As he contradicted Trump, Mattis was about to go into a meeting with his South Korean counterpart and promised to “work together” to protect “our nations, our populations and our interests.” South Korea would inevitably bear the full brunt of any North Korean retaliation following US military strikes. Estimates put the number of dead and wounded in the capital of Seoul alone as high as one million in the first few days of fighting.
On Tuesday, James Clapper, former US Director of National Intelligence, responded to Trump’s threat of war against North Korea by declaring that for the first time he agreed with the former White House chief strategist Steve Bannon that US options “were limited.” Just before his removal from Trump’s staff, Bannon ruled out any military option, “until somebody solves the part of the equation that shows me that ten million people in Seoul don’t die in the first 30 minutes from conventional weapons.”
Clapper, who has repeatedly criticised Trump, last week questioned whether Trump was fit to have access to the codes needed to launch a nuclear attack. He warned that if “in a fit of pique he decides to do something about Kim Jong-un, there’s actually very little to stop him [ordering a nuclear strike].” Clapper added: “The whole system is built to ensure rapid response if necessary. So there’s very little in the way of controls over exercising a nuclear option, which is pretty damn scary.”

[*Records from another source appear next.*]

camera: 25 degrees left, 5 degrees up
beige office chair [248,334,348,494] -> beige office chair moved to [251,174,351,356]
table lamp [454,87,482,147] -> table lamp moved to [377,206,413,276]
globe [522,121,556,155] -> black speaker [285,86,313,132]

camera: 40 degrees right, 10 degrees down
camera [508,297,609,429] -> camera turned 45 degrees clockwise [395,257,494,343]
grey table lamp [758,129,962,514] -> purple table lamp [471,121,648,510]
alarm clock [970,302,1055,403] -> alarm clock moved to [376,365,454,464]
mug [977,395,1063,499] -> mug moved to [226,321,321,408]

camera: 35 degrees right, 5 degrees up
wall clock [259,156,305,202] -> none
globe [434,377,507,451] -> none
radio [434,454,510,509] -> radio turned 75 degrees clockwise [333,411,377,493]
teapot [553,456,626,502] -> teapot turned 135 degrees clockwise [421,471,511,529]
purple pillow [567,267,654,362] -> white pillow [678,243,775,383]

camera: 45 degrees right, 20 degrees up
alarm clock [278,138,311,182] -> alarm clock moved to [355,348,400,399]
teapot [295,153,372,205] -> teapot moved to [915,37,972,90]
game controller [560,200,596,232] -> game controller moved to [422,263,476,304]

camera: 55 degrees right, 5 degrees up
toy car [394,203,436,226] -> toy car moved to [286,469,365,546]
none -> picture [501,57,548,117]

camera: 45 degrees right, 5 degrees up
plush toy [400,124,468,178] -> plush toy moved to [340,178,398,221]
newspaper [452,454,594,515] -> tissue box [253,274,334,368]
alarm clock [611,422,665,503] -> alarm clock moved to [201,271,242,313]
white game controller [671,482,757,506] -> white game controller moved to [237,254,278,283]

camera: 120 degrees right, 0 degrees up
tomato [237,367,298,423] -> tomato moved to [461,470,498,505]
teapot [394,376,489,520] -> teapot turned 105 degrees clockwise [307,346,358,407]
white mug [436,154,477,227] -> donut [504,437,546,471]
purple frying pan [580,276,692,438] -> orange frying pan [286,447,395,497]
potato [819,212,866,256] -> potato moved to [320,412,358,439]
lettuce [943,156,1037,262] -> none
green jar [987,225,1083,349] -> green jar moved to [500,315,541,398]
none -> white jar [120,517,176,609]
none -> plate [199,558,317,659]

Earlier this month, Trump’s fascistic adviser Bannon shifted the focus, to target China as the chief threat to US global dominance. Declaring that Korea was “just a sideshow,” he called for harsh trade sanctions against China. “We’ve come to the conclusion that they’re in an economic war and they’re crushing us,” he said. “One of us is going to be a hegemon in 25 or 30 years and it’s gonna be them if we go down this path.”
Bannon’s remarks underscore the deep crisis in Washington over foreign policy that has followed Trump’s installation as president. The ongoing political furore over, and investigation into, allegations that Trump officials colluded with Russia during the presidential election campaign reflect bitter divisions over whether to confront, and ultimately go to war with, Russia or China first.
The political turmoil over foreign policy is intensified by the worsening economic crisis in the US and internationally. This is widening the social gulf between rich and poor and fuelling popular opposition to Trump, whose utter indifference to the plight of working people has been graphically displayed in response to the Houston flood.
The great danger is that Trump could resort to a catastrophic war with incalculable consequences as a means of directing acute domestic tensions outward against an external enemy. Such a decision would be made behind the backs of the American people and the world’s population by the cabal of generals, political gangsters and billionaires in the White House.
The only means of halting this drive to war is for the working class in the United States and around the world to fight for its own class solution to the crisis: a united international movement based on socialist internationalism to put an end to capitalism, which is the source of war, social inequality and attacks on democratic rights.